Archiwum 02 sierpnia 2003


sie 02 2003 Seks...
Komentarze: 11

...misja, czyli zapomniałam napisać, że wczoraj po raz 13425674 oglądałam ten film i znów się nieźle bawiłam. Jak dla mnie - kultowa pozycja polskiego kina! A Stuhr... rewelacyjny! No po prostu leżałam i buźka mi się śmiała od ucha do ucha, że znowu mogę posłuchać: "...nasza cywilizcja legła w gruzach, a Tobie tylko dupy w głowie!", "nie wstanę! Tak będę leżał! Lalalala...", "Kopernik! Kopernik była kobietą (...) A może Curie-Skłodowska też?!", "Czy można stąd zadzwonić na miasto? Małżonka się niepokoi!"... ech, mogłabym wymieniać i wymieniać...

sheryll : :
sie 02 2003 i znów nowy miesiąc
Komentarze: 3

Ten pusty blog na początku miesiąca doprowadzi mnie kiedyś do rozstroju nerwowego!
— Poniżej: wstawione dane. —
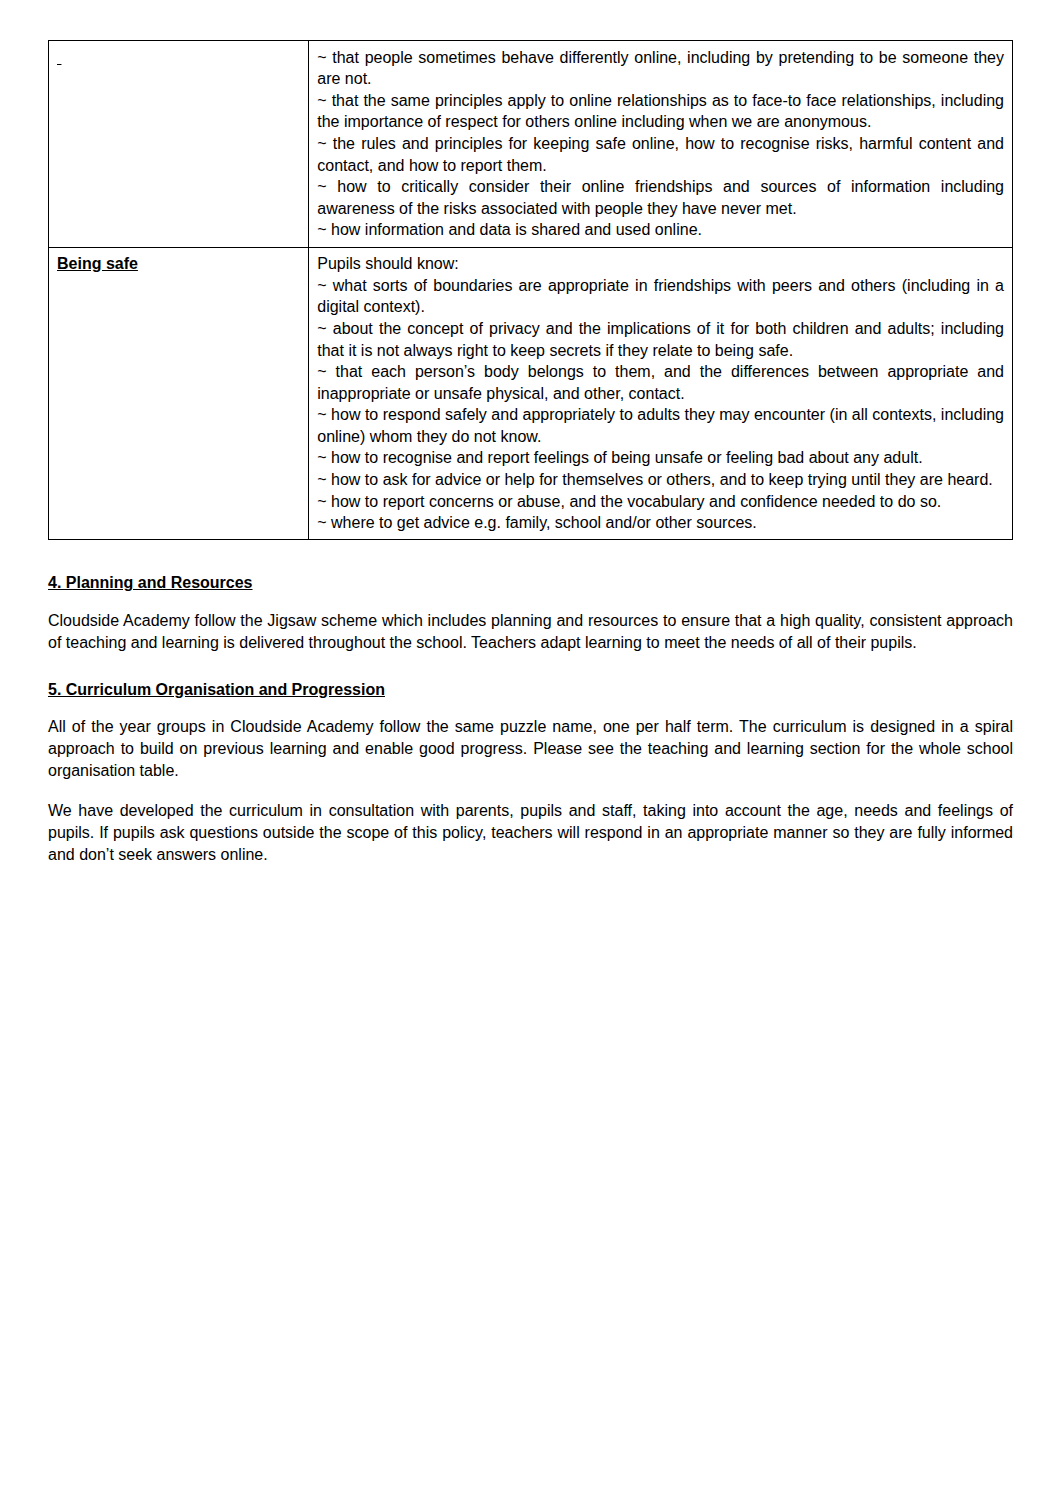| | ~ that people sometimes behave differently online, including by pretending to be someone they are not. ~ that the same principles apply to online relationships as to face-to face relationships, including the importance of respect for others online including when we are anonymous. ~ the rules and principles for keeping safe online, how to recognise risks, harmful content and contact, and how to report them. ~ how to critically consider their online friendships and sources of information including awareness of the risks associated with people they have never met. ~ how information and data is shared and used online. |
| Being safe | Pupils should know: ~ what sorts of boundaries are appropriate in friendships with peers and others (including in a digital context). ~ about the concept of privacy and the implications of it for both children and adults; including that it is not always right to keep secrets if they relate to being safe. ~ that each person’s body belongs to them, and the differences between appropriate and inappropriate or unsafe physical, and other, contact. ~ how to respond safely and appropriately to adults they may encounter (in all contexts, including online) whom they do not know. ~ how to recognise and report feelings of being unsafe or feeling bad about any adult. ~ how to ask for advice or help for themselves or others, and to keep trying until they are heard. ~ how to report concerns or abuse, and the vocabulary and confidence needed to do so. ~ where to get advice e.g. family, school and/or other sources. |
4. Planning and Resources
Cloudside Academy follow the Jigsaw scheme which includes planning and resources to ensure that a high quality, consistent approach of teaching and learning is delivered throughout the school. Teachers adapt learning to meet the needs of all of their pupils.
5. Curriculum Organisation and Progression
All of the year groups in Cloudside Academy follow the same puzzle name, one per half term. The curriculum is designed in a spiral approach to build on previous learning and enable good progress. Please see the teaching and learning section for the whole school organisation table.
We have developed the curriculum in consultation with parents, pupils and staff, taking into account the age, needs and feelings of pupils. If pupils ask questions outside the scope of this policy, teachers will respond in an appropriate manner so they are fully informed and don’t seek answers online.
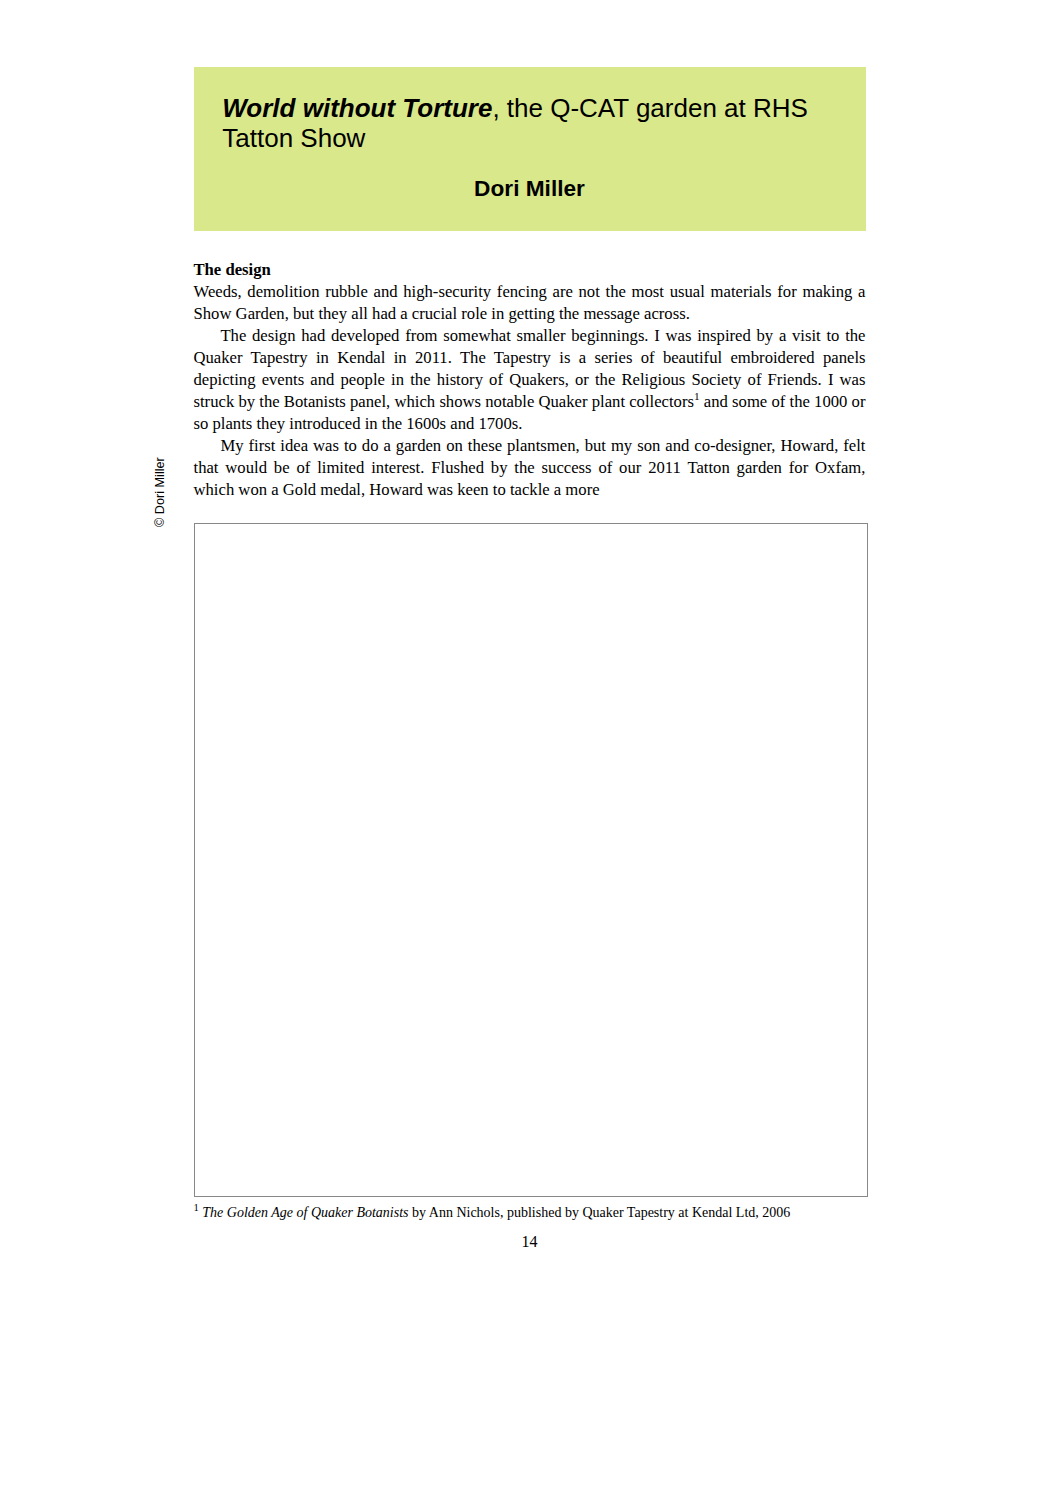World without Torture, the Q-CAT garden at RHS Tatton Show
Dori Miller
The design
Weeds, demolition rubble and high-security fencing are not the most usual materials for making a Show Garden, but they all had a crucial role in getting the message across.
The design had developed from somewhat smaller beginnings. I was inspired by a visit to the Quaker Tapestry in Kendal in 2011. The Tapestry is a series of beautiful embroidered panels depicting events and people in the history of Quakers, or the Religious Society of Friends. I was struck by the Botanists panel, which shows notable Quaker plant collectors1 and some of the 1000 or so plants they introduced in the 1600s and 1700s.
My first idea was to do a garden on these plantsmen, but my son and co-designer, Howard, felt that would be of limited interest. Flushed by the success of our 2011 Tatton garden for Oxfam, which won a Gold medal, Howard was keen to tackle a more
© Dori Miller
1 The Golden Age of Quaker Botanists by Ann Nichols, published by Quaker Tapestry at Kendal Ltd, 2006
14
No ale ja nie o tym chciałam... Naamah, nie zajechaliśmy, bo i czasu nie było zbyt wiele. W ciągu jednego dnia bowiem trzeba było nadrobić wszystkie zaległości zarówno ze strony praktycznej jak i sentymentalnej. Wyjazd się udał. Załatwiliśmy wszystko, co było do załatwienia. A dziś wesele! Będę skakać i śpiewać i tańczyć... A. pojechał do pracy, ale obiecał, że wróci o takiej godzinie, żebyśmy się nie spóźnili na ślub. Mam nadzieję, że słowa dotrzyma. Na 11.00 lecę do fryzjerki, żeby wprowadziła jakiś ład na mojej głowie. Nie wypada przecież iść na ślub tak, jak ja teraz wyglądam. A wyglądam bardo dziwnie. A. określił rodzaj mojej fryzury jako: "na kurczaka" (cokolwiek by to miało znaczyć!). A mi pasuje, bo krótko i wygodnie. Po męczącym roku, kiedy to nie ścinałam włosów, bo chciałam mieć na ślubie ładny koczek, nareszcie mogę odetchnąć i mieć na głowie co tylko chcę. I git! Już trzy dni po ślubie poleciałam ściąć włosy.

A reszta bez zmian... w małżeństwie nadal sielanka. Chodzimy szczęśliwi i uśmiechnięci tak, że aż to się niektórym wydaje podejrzane. Mamy dużo pracy, ciężko znoszę upały, ale generalnie... jest wspaniale! I tym to optymistycznym akcentem kończę i czekam na życzenia miłej zabawy na weselu.